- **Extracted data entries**
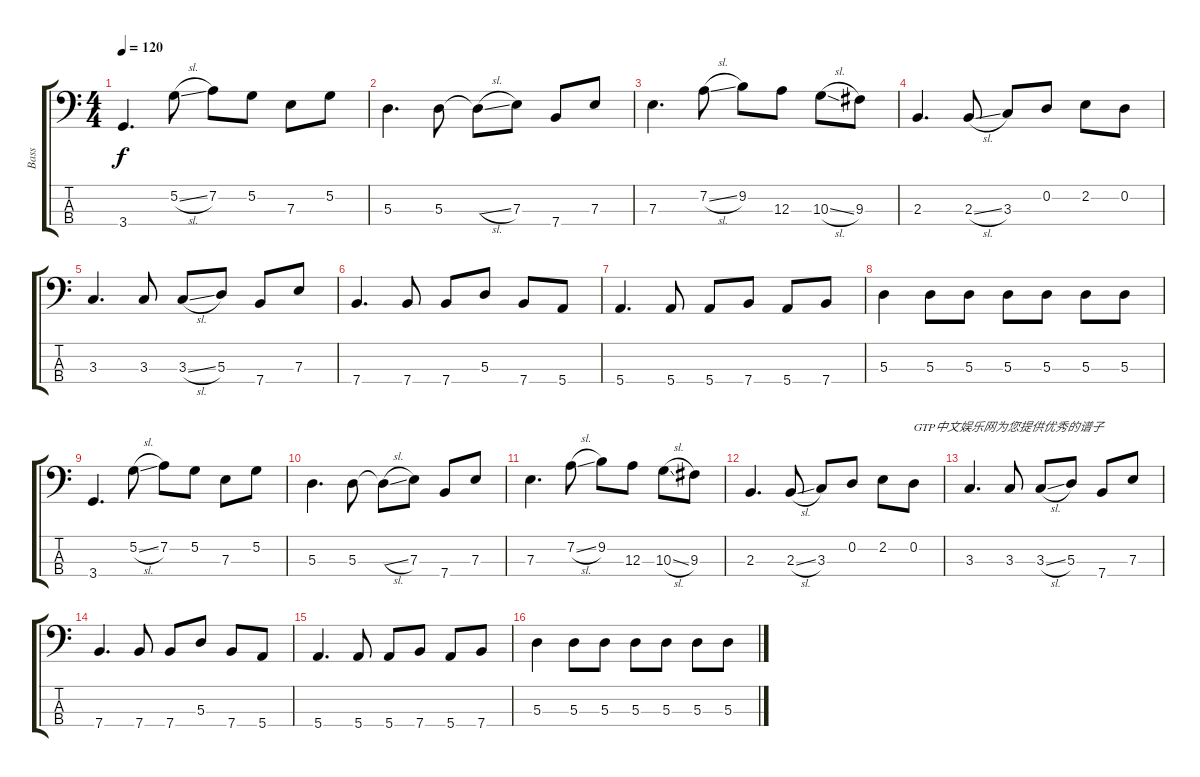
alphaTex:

\track ("Bass" "Bass") {instrument electricbassfinger}
\staff {score tabs}
\tuning (G2 D2 A1 E1) {hide}
\ts (4 4)
\tempo 120
\clef f4
\ks c
3.4.4{d dy f} 5.2{sl}.8 7.2.8 5.2.8 7.3.8 5.2.8 |
5.3.4{d} 5.3.8 5.3{sl t}.8 7.3.8 7.4.8 7.3.8 |
7.3.4{d} 7.2{sl}.8 9.2.8 12.3.8 10.3{sl}.8 9.3.8 |
2.3.4{d} 2.3{sl}.8 3.3.8 0.2.8 2.2.8 0.2.8 |
3.3.4{d} 3.3.8 3.3{sl}.8 5.3.8 7.4.8 7.3.8 |
7.4.4{d} 7.4.8 7.4.8 5.3.8 7.4.8 5.4.8 |
5.4.4{d} 5.4.8 5.4.8 7.4.8 5.4.8 7.4.8 |
5.3.4 5.3.8 5.3.8 5.3.8 5.3.8 5.3.8 5.3.8 |
3.4.4{d} 5.2{sl}.8 7.2.8 5.2.8 7.3.8 5.2.8 |
5.3.4{d} 5.3.8 5.3{sl t}.8 7.3.8 7.4.8 7.3.8 |
7.3.4{d} 7.2{sl}.8 9.2.8 12.3.8 10.3{sl}.8 9.3.8 |
2.3.4{d} 2.3{sl}.8 3.3.8 0.2.8 2.2.8 0.2.8{txt "GTP中文娱乐网为您提供优秀的谱子"} |
3.3.4{d} 3.3.8 3.3{sl}.8 5.3.8 7.4.8 7.3.8 |
7.4.4{d} 7.4.8 7.4.8 5.3.8 7.4.8 5.4.8 |
5.4.4{d} 5.4.8 5.4.8 7.4.8 5.4.8 7.4.8 |
5.3.4 5.3.8 5.3.8 5.3.8 5.3.8 5.3.8 5.3.8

- **Requirements**
Please find each line in the records that contains the string "GTP中文娱乐网为您提供优秀的谱子" and copy those lines out. Case counts when matching.

- **Final result**
2.3.4{d} 2.3{sl}.8 3.3.8 0.2.8 2.2.8 0.2.8{txt "GTP中文娱乐网为您提供优秀的谱子"} |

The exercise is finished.